Andrew Gothelf Owings Mills
Colts still afflicted by the Irsay Curse
It's time to start talking about the Irsay Curse.
Bob Irsay moved the Baltimore Colts to Indianapolis in March 1984. Twenty years and counting, and they still haven't made it to the Super Bowl.
This year the Colts celebrated the franchise's 50 years in the NFL. Did you see the "1953" logo on coach Tony Dungy's jacket during the AFC championship game? They just don't get it.
Indianapolis probably will still be wondering 50 years from now why it can't win anything.
But maybe by then they'll figure it out. They'll say it's the Irsay Curse.
Frank Morgan Towson
Rose's punishment is fitting for his offense
While many may argue that some of the current members of the Baseball Hall of Fame have less-than-respectable records as far as ethics, morals and even convictions for crimes, there is a major difference for Pete Rose.
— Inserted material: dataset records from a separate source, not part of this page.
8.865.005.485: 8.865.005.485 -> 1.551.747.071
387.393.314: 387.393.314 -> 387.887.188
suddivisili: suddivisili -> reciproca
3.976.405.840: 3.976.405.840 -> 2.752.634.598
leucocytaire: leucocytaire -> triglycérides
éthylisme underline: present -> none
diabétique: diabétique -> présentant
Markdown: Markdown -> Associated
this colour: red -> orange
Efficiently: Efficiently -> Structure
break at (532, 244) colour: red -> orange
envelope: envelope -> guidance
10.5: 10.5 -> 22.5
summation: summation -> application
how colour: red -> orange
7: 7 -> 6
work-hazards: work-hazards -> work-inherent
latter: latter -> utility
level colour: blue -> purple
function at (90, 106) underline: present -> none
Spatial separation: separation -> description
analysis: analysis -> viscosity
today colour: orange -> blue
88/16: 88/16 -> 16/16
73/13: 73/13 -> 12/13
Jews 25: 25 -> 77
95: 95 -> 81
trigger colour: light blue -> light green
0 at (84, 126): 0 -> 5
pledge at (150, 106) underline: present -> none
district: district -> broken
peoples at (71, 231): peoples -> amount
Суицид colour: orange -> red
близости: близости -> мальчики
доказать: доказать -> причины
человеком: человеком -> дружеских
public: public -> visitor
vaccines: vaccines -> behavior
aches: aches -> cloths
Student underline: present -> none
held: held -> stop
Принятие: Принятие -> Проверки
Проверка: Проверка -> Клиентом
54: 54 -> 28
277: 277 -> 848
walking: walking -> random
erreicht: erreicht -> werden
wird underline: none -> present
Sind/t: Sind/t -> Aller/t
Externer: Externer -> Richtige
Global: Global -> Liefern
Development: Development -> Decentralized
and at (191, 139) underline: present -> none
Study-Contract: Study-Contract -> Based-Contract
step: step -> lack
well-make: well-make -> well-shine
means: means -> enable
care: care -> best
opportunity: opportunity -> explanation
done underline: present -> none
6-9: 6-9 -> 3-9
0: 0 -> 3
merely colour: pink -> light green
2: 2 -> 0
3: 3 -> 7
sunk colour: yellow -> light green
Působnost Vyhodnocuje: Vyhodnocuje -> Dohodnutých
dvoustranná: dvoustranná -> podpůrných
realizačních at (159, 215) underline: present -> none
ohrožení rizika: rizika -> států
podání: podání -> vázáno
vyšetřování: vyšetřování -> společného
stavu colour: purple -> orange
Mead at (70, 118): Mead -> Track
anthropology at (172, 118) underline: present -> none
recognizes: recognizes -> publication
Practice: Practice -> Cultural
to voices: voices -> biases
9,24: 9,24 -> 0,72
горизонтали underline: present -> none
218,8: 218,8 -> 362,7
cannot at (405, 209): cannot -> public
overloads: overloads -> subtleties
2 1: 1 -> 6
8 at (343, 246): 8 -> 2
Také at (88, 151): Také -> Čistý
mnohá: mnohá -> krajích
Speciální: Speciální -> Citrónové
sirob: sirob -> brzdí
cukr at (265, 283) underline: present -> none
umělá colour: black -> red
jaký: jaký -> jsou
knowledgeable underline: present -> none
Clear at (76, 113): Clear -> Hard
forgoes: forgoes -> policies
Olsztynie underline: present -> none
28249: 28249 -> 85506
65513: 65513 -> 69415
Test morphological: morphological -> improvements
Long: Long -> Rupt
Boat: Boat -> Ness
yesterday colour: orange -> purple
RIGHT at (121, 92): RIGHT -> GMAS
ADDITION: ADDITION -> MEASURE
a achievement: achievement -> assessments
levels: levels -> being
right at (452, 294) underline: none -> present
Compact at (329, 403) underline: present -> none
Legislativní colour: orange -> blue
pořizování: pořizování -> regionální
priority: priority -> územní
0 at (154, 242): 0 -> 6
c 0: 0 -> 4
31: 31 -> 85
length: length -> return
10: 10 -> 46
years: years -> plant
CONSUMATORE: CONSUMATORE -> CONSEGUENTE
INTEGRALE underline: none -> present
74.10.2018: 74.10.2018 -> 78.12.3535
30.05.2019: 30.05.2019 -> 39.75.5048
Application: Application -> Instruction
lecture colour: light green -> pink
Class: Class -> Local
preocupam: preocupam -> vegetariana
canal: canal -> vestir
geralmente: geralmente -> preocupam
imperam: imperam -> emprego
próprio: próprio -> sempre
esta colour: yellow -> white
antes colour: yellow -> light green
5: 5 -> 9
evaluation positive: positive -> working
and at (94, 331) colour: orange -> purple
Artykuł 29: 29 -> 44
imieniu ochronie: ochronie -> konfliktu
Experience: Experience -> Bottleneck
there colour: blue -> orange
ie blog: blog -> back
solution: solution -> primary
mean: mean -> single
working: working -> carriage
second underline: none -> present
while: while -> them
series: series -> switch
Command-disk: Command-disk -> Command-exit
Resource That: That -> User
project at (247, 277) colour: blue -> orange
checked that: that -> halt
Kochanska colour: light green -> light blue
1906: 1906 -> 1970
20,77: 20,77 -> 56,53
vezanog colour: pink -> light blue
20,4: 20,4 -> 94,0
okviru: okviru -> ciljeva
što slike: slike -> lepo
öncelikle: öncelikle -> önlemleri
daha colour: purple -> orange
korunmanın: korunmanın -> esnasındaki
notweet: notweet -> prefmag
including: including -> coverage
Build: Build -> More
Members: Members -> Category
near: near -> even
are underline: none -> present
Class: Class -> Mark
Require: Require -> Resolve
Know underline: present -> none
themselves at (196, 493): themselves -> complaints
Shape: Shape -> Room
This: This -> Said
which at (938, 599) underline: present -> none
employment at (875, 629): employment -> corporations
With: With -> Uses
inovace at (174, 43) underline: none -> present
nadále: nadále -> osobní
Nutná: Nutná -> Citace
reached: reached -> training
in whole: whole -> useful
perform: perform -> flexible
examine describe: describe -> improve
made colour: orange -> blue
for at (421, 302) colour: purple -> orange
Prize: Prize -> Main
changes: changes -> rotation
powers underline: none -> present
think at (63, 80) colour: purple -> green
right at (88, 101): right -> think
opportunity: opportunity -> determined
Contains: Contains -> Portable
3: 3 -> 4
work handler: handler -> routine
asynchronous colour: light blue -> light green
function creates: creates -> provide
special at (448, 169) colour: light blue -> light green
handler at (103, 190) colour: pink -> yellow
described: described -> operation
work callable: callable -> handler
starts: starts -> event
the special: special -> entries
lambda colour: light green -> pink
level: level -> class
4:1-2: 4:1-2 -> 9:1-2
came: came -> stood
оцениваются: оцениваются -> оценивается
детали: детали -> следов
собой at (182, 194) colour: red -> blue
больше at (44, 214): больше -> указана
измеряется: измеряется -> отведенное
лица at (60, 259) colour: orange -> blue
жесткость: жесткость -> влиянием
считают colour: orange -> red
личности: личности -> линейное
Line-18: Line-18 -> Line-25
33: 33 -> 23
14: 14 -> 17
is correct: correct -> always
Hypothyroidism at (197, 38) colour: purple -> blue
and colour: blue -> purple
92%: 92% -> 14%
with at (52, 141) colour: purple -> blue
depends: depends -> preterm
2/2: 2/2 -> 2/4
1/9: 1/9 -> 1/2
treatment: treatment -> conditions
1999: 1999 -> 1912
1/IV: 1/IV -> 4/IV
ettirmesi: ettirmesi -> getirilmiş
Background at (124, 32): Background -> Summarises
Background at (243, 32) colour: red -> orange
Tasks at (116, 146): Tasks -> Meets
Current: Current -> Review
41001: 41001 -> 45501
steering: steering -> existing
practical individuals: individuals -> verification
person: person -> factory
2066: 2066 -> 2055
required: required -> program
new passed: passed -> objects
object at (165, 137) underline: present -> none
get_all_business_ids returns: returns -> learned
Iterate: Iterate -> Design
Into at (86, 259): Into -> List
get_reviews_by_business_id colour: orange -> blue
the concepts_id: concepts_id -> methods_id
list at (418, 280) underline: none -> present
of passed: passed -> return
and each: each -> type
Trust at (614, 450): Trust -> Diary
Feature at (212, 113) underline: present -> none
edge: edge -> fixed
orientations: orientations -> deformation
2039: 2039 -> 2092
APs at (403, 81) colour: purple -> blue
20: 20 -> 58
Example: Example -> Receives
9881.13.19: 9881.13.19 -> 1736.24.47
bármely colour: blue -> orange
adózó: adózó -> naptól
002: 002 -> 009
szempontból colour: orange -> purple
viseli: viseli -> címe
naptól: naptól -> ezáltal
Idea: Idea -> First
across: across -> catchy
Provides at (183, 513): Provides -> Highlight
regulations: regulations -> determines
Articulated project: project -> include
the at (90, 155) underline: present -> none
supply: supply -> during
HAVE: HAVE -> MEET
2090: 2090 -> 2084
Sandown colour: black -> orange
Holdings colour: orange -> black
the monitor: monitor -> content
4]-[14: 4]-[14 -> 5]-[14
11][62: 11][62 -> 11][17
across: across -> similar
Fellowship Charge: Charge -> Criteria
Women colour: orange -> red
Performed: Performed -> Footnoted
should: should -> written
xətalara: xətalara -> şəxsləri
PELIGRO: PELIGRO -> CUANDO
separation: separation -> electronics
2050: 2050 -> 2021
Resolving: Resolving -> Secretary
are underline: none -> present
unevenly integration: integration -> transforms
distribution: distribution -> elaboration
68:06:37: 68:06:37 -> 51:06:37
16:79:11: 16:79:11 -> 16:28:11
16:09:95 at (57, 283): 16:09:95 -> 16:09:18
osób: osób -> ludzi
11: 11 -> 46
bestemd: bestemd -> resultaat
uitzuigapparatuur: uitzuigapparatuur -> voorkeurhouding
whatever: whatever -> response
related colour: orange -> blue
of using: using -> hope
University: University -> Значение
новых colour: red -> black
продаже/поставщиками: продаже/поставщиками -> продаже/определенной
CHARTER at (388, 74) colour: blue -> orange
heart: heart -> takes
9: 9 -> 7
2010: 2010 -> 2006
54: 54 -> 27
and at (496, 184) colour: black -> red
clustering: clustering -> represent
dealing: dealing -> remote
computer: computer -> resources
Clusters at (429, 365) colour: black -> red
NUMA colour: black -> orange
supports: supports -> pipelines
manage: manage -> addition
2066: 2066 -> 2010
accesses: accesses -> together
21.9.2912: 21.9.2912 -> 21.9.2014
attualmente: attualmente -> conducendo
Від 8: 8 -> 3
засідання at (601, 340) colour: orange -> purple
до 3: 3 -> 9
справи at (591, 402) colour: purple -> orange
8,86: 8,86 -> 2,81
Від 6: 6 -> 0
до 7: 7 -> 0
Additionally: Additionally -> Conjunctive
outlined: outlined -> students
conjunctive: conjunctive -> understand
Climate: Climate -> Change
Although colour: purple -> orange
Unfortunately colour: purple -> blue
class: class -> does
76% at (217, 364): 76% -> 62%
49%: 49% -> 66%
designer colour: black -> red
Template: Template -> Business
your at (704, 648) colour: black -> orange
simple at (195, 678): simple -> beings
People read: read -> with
For example, while Babe Ruth was a notorious womanizer, Ty Cobb a racist and other baseball players who are in the Hall of Fame convicted drug users, their sins did not involve the possibility that their actions might change the outcome of the game.
Rose by his own admission bet on the Cincinnati Reds while he was their manager. This action was reminiscent of the infamous Black Sox scandal of 1919, when individual players affected the outcome of the World Series.
Even the great Shoeless Joe Jackson, who was peripherally involved, was banned from baseball for life and barred from entering or even being considered for the Hall of Fame.
Rose, perhaps in lesser degree, has committed the same offense. The punishment preventing him from becoming a Hall of Famer is just and should not be reconsidered.